Every day I seek to use my own skills – and those around me – to make a tangible difference to the lives of others – and make some money when we are successful. My chosen vocation is the development of human therapeutics (and diagnostics) to solve serious unmet medical needs – potentially one of the most challenging fields of endeavour a 54 year old lapsed-engineer could select.

Let me explain the challenges, in a way that I hope gives you some insights . . .


Every year, the FDA approves around 20 (21 in 2010, 25 in 2009 and 21 in 2008) truly new “drug” treatments under its New Drug Application (NDA) / Biologic License Application (BLA) system – an amazingly small number when you think about it. The USA is the world’s largest market for drugs, so drugs addressing significant needs and also sold in Europe (under EMEA) and other markets will tend to come to the USA.

Human afflictions

My colleague Dr Ian Smart (an immunologist) explained to me many years ago that there are three types of diseases. The first type is named after the cause, where the cause is well understood (e.g. Influenza). The second type of disease is where it is named after the symptoms – because the cause is not known (e.g. arthritis, multiple sclerosis, cancer). The third type of disease is named after the first person to identify the disease or a person of note who suffered (e.g. Alzheimer’s Disease, Meniere’s Disease, Lou Gehrig’s Disease). In the third type of disease we are missing clarity on a few key things – what causes it and a firm set of symptoms. Every now and again a disease shifts from third-type to the second (Lou Gehrig’s Disease has become amyotrophic lateral sclerosis, or ALS) but that may not signal a curative success. By now you will have concluded that having a disease named after a person is not a good plan. Unfortunately, even the diseases named after the cause – e.g. HIV-AIDS – do not always quickly yield to the efforts of medical science.

Most diseases are not simple

There are actually very few diseases that are simple – and most of those we have stopped talking about years ago because the answer is on the supermarket/pharmacist’s shelf (e.g. headaches). There are around 1400 listed diseases with genetic linkages but often the genetic association is loose (e.g. Schizophrenia) and science struggles to explain why some people are afflicted whilst genetically similar people are not. Some notable genetic diseases have a simple origin that we can explain well – e.g. Down syndrome is associated with duplication of chromosome-21 – but often the actual symptoms, key mechanisms and target proteins involved in the affliction are still unclear. We all know of aged smokers who live to a ripe old-age seemingly impervious to the self-inflicted dangers. We also know that only a small percentage of those exposed to asbestos suffer the fatal consequences of mesothelioma.

Human biology is complex

Without attempting to explain human biology in this forum, it is important to understand that our human body is made up of around 100 trillion (1014) cells of around 200 types, around 20,000 protein-coding genes, 206 bones, 600 muscles, and 22 internal organs. Once we start to look at the surface of the cells or the inside of the cells we see complexity and highly-interactive factors that include cytokines, enzymes, kinases, cytoskeleton, receptors, ligands, DNA, messaging RNA and more and more. The key point here is that biology is a complex dynamical system – full of redundant complexity and interactions (edges) that provide feed-back and feed-forward interactions that we are yet to fully understand.

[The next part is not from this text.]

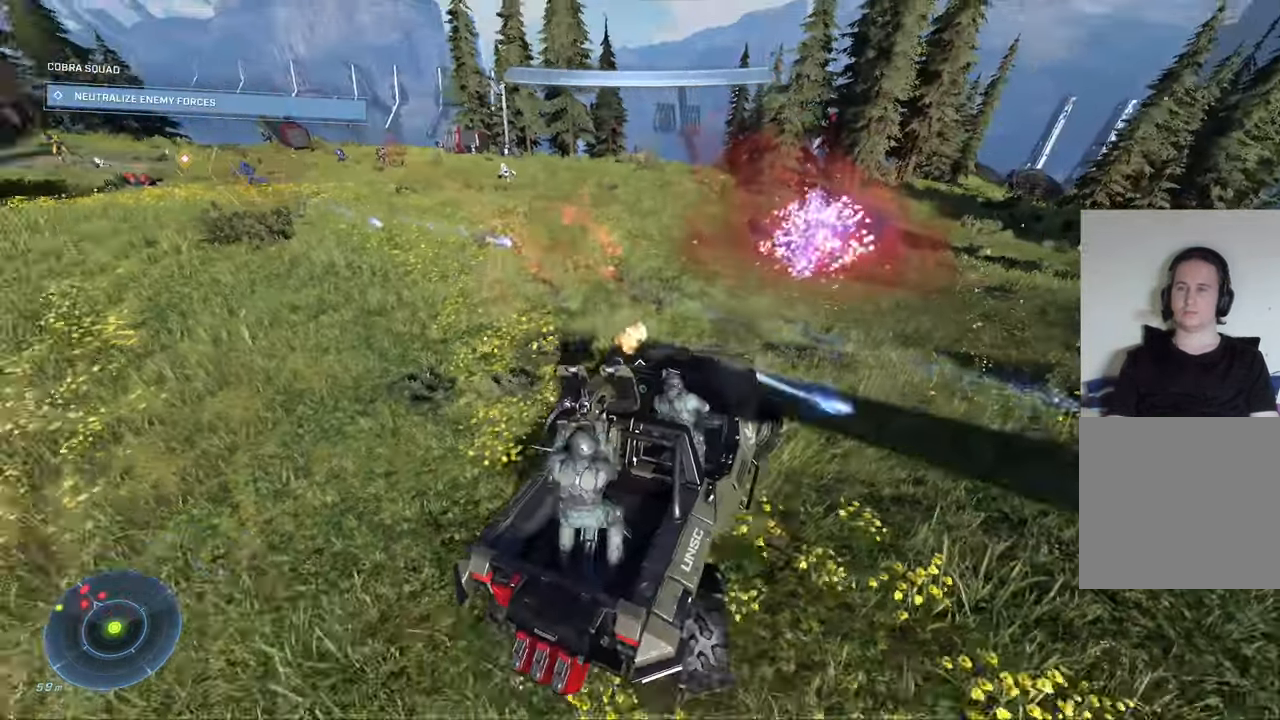
{"dt_ms": 500, "buttons": [], "left_stick": "up", "right_stick": "right", "events": [[133, "right_stick", "left"], [233, "left_stick", "up"], [233, "right_stick", "center"], [467, "right_stick", "right"]]}
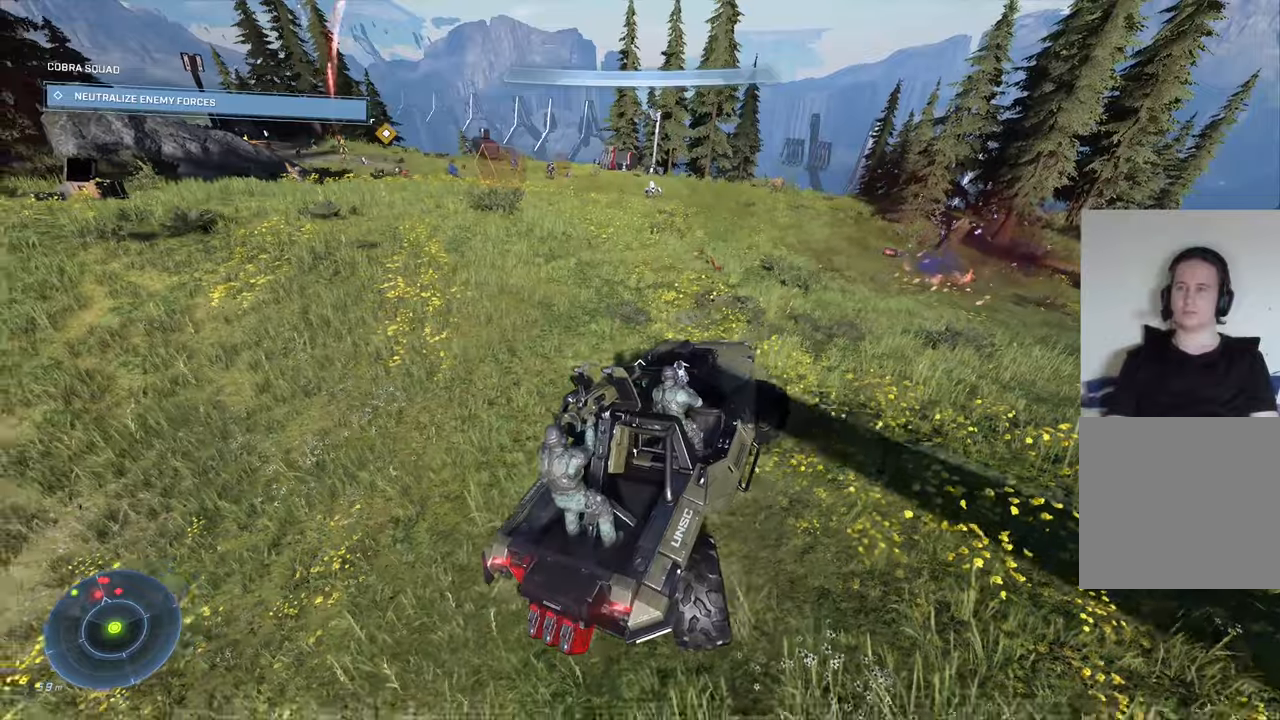
{"dt_ms": 500, "buttons": [], "left_stick": "up", "right_stick": "center", "events": [[384, "right_stick", "center"]]}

Complex – dynamical systems

Obviously, the complex dynamical system named Angelina Jolie has got many things right. A feature of complex dynamical systems is that they are very robust and able to handle big changes (e.g. onset of viral infection) through the involvement of multiple modes of response (e.g. humans deal with viral infection through a complex and interactive cascade of Compliment, innate immune response, T-cell adaptive immune response and B-cell adaptive immune response made up of multiple cell-types, cytokines etc.).

The flip-side of complex dynamical systems is that they are remarkably difficult to manipulate – their powerful features of stability and flexibility becomes a problem when biotech people (like me) want to change the status of the system (from what has become the disease-state norm to a new non-disease-state) through an intervention (e.g. a drug or a medical device). Many diseases take decades to become the norm (e.g. obesity, diabetes type 2 and cancer) and so have become the “attractor” (or set-point) of the person’s complex biology.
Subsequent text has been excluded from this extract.